IoT Catalyst Digital Things — encapsulated by IoT Catalyst Containers — is how your Digital Twins take birth!
4.1 Hypervisor
The Catalyst IoT Hypervisor is the core component of the edge computing technology of IoT Catalyst. Entirely written in Python 3.4, it runs on any Windows, Linux, or MacOS device. IoT Catalyst Hypervisor transforms any device with computational capability in a polymorphic IoT Edge Gateway to which devices, senso\rs and actuators can be attached . Any Digital Thing designed with IoT Catalyst Studio can be sent in the form of a IoT Catalyst Container to any active IoT Catalyst Hypervisor.
Each individual IoT Catalyst Container is managed by the IoT Catalyst Hypervisor independently, allowing customization of the settings, start and stop, and all the IoT DevOps operations.
For each container, you can view its status, the messages exchanged with the control plane, and access to the two-way, real-time command console. You can use the console to issue Windows/Linux/MacOS commands to the box running the IoT Catalyst Hypervisor, thus gaining full control of your remote computation box.
4.1 Adapter
IoT Catalyst is the only solution on the market that allows connecting the same IoT edge driver with multiple target platforms at the same time , without requiring intermediaries and the need to modify the source code.
This very important function is performed by the IoT Catalyst Adapter component.
The Adapter is conceptually similar to a Digital Thing. Digital Thing deals with physical devices, while the Adapter is a double-faced component that deals on one side with external IT systems and, on the other side, with Containers (instances of Digital Thing). Similarly to a Digital Thing, it represents the model and the base code that must be cloned and instantiated every time you want to put an IoT driver in communication with customized platforms or third-party platforms such as AWS, GCloud, Azure, PTC Thingworx, etc.
What happens when a user chooses to put a remote IoT driver in communication with one or more platforms? The IoT Catalyst takes care of enriching the single IoT driver on demand with one or more specialized components created just in time; these components are instances of IoT Catalyst Adapters. Each adapter instance runs in the same execution environment of the Containers and the IoT Catalyst Edge, and communicates bi-directionally with the IoT driver on the one hand (to collect live data and submit commands), and with the external platform for which it was designed (to send data and receive commands).
The communication always applies the same security policy defined in the initial design phase without any risk of being accidentally disrespected or violated. This is why — thanks to the Adapter technology — IoT Catalyst acts as the security policy enforcement point for the whole IoT Domain.
6 Security
Another element that deserves attention is the description of how security is managed in IoT Catalyst.
All communications happen via encrypted and secured protocols (HTTPS, TLS), and each IoT Catalyst entity is authenticated using a TLS certificate.
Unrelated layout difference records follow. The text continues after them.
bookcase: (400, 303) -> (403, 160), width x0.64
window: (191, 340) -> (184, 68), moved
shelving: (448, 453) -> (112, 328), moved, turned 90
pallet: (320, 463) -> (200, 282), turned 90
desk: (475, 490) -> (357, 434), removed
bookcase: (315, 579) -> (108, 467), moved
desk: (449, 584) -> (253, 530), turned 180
This means that IoT Catalyst adds an extra layer of security to the network access (VPN/APN) by profiling not only users but also every non-human component.
This is possible through an atomic profiling system and the implementation of an ad hoc security module in the MQTT message broker, which is used as a management channel.
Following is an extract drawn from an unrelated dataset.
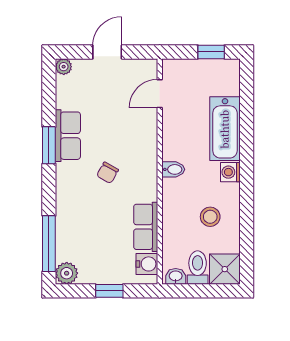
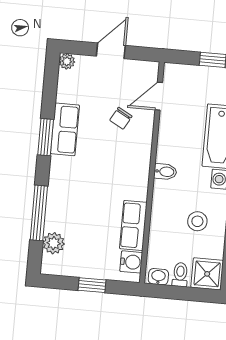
chair: (108, 173) -> (121, 118), moved
window: (49, 244) -> (39, 213), moved
toilet: (198, 268) -> (180, 275), width x0.73, depth x0.72
plant: (67, 273) -> (54, 243), moved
For example, each IoT Catalyst entity has its own digital identity that corresponds to a read/write access to a specific subset of the broker's MQTT topics.
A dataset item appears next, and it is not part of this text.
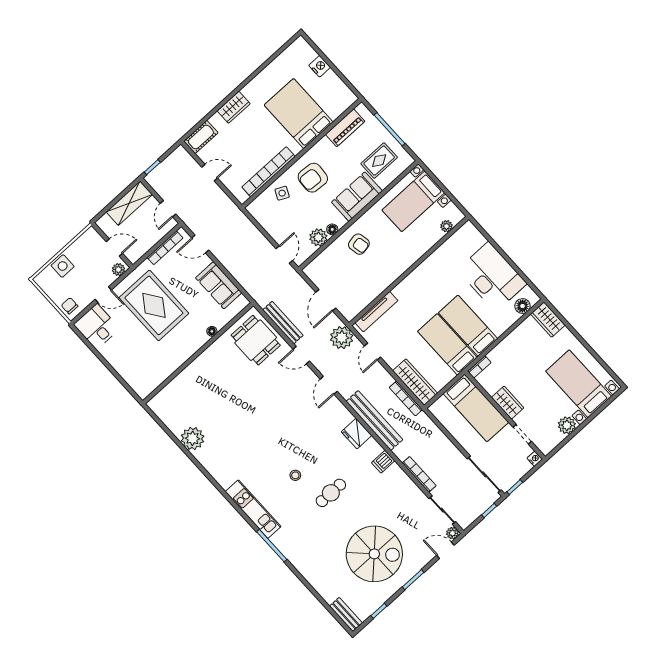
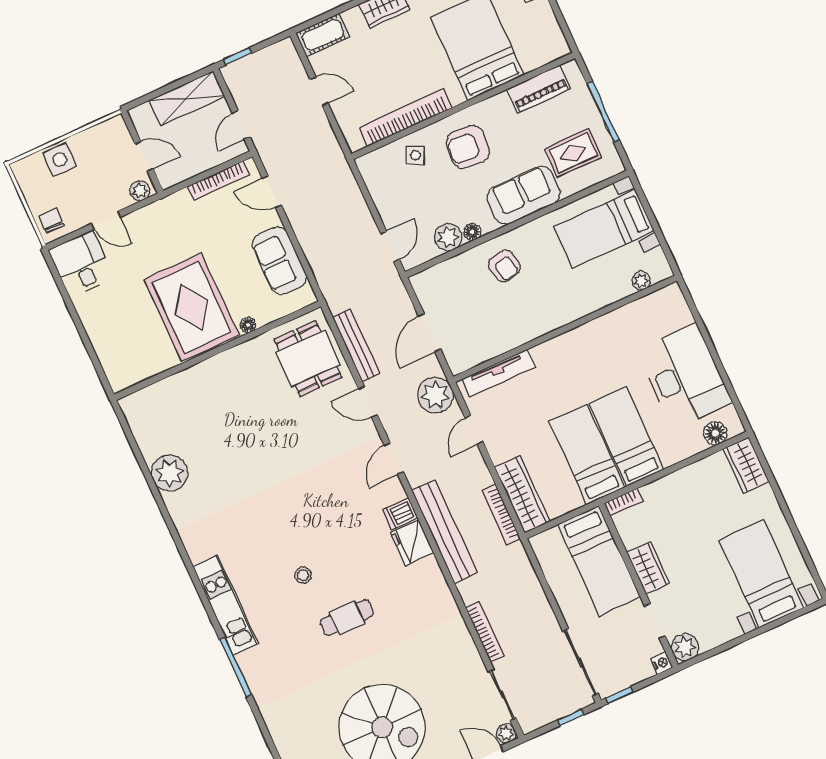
rug: (154, 305) -> (192, 307), moved
plant: (567, 425) -> (685, 647), moved
dishwasher: (383, 462) -> (400, 514), moved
If the trust of a single system component at the edge level is compromised, such as a single Digital Twin, it is possible to revoke its authorization exclusively. Regarding the certificates, users can decide to employ certificates signed by a third-party certificate authority (CA) or self-signed certificates (with a self-managed CA authority).
It is also possible to gain user visibility to a subset of managed entities (IoT Catalyst Containers, IoT Hypervisors, IoT Dashboards) or even to a subset of API calls
The same level of security is applied when IoT Catalyst entities interacts with external applications. Client certificates never leave the edge gateway because IoT Catalyst supports secure storage for certificates (see FWD Edge XT datasheet for details).